La singularité et la réussite du film tiennent dans le rapport ouvertement dissident qu’il entretient avec la tradition du film documentaire. Objet quasiment unique au sein de la compétition, en compagnie de l’effrayant Arcana, John and Jane se joue des impondérables pour emmener le spectateur du côté de la (science) fiction. Loin de tout dogmatisme, le réalisateur questionne avec pertinence le rapport du documentariste au réel. Réfutant l’idée d’un enregistrement objectif et brut de la réalité, il construit chaque plan, amène chaque mouvement de caméra, impose une temporalité qui, loin de dénaturer son propos, le rendent d’autant plus percutant.

Faut-il se contenter d’une caméra numérique, d’une image tremblante, d’une bande-son inexistante pour se targuer d’enregistrer LA réalité ? Ici, le cinéaste et le cinéma sont omniprésents, revendiquent un traitement subjectif du réel auquel tout matériau documentaire est finalement sujet. Ce que le film perd en pseudo-objectivité et en linéarité, il le gagne en acuité, en rythme et en poésie visuelle. Deux ans de travail sur les rushes pour finalement atteindre à un montage aux coupes chirurgicales. C’est dans ce choix de cinéma que le film fait corps avec son sujet. Dans les deux cas, la fiction contamine et dépasse la réalité. Pour le plus grand plaisir du spectateur qui esquive une énième variation sur le thème de la mutation sociologique en tant que pensum mal dégrossi, mais assiste, bienheureux, à un récit cinématographique auquel il adhère naturellement.

Influences souterraines

Pour mieux enfoncer le coin dans un film où l’audace plastique transcende une enquête rigoureuse, Ahluwalia peaufine son propos, lui adjoint un environnement sonore savamment élaboré. Comme une évocation subliminale du rapport fondamentalement irréel, irrationnel et surnaturel que les personnages entretiennent avec leur quotidien, la bande son envoûte, nous invite dans un univers où les intrusions électroniques minimalistes, parfois planantes matérialisent avec acuité la sensation hypnotique que le spectateur peut entretenir avec le récit implacable d’une désagrégation identitaire.

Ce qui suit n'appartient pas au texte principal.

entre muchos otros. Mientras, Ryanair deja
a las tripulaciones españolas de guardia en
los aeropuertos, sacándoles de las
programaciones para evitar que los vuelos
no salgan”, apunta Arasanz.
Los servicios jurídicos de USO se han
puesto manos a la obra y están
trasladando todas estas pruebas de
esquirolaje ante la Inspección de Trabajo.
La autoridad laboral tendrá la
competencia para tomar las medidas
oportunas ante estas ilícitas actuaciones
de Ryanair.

Les oreilles plaquées à la syncope synthétique et arythmique d’un Photek et les perturbations cosmique d’un Notwist, on se prend soudain à croire à un film mutant qui assume ses influences à mille lieues du regard documentaire commun mais à quelques encablures de la science-fiction et du film d’anticipation.

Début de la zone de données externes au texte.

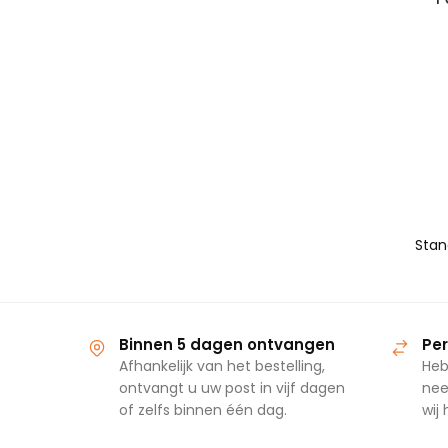
Binnen 5 dagen ontvangen
Per
Afhankelijk van het bestelling,
Heb
ontvangt u uw post in vijf dagen
nee
of zelfs binnen één dag.
wij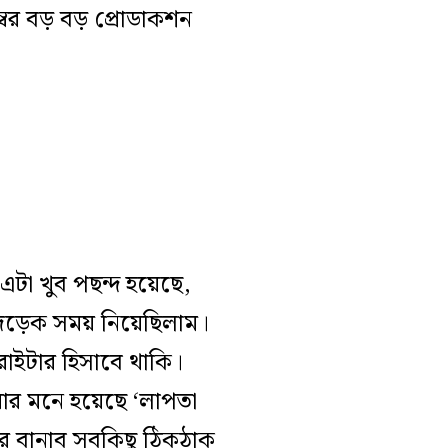
বের বড় বড় প্রোডাকশন
া খুব পছন্দ হয়েছে,
েড়েক সময় নিয়েছিলাম।
াইটার হিসাবে থাকি।
মার মনে হয়েছে ‘লাপতা
র বানাব সবকিছু ঠিকঠাক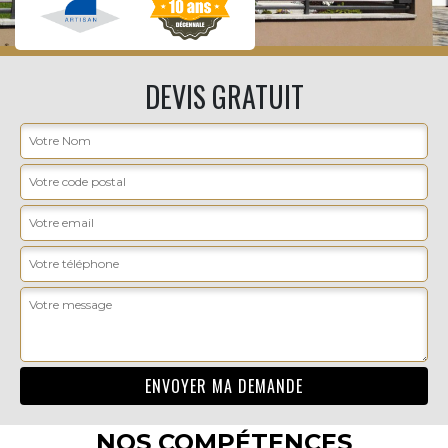
DEVIS GRATUIT
NOS COMPÉTENCES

Et le spectateur d’entrevoir, entre extase et effroi les univers prophético-apocalyptiques de Carpenter, Cronenberg ou Orwell soudain incarnés au sein d’un regard, étrange agrégat que le devenir de ces protos employés modèles, loin de tout moralisme. Car pour mieux boucler la boucle et réaffirmer la position du documentariste, Ahluwalia, malgré l’exercice formaliste périlleux que constitue son film, trouve constamment la bonne distance pour donner à son récit de l’intime une portée universelle.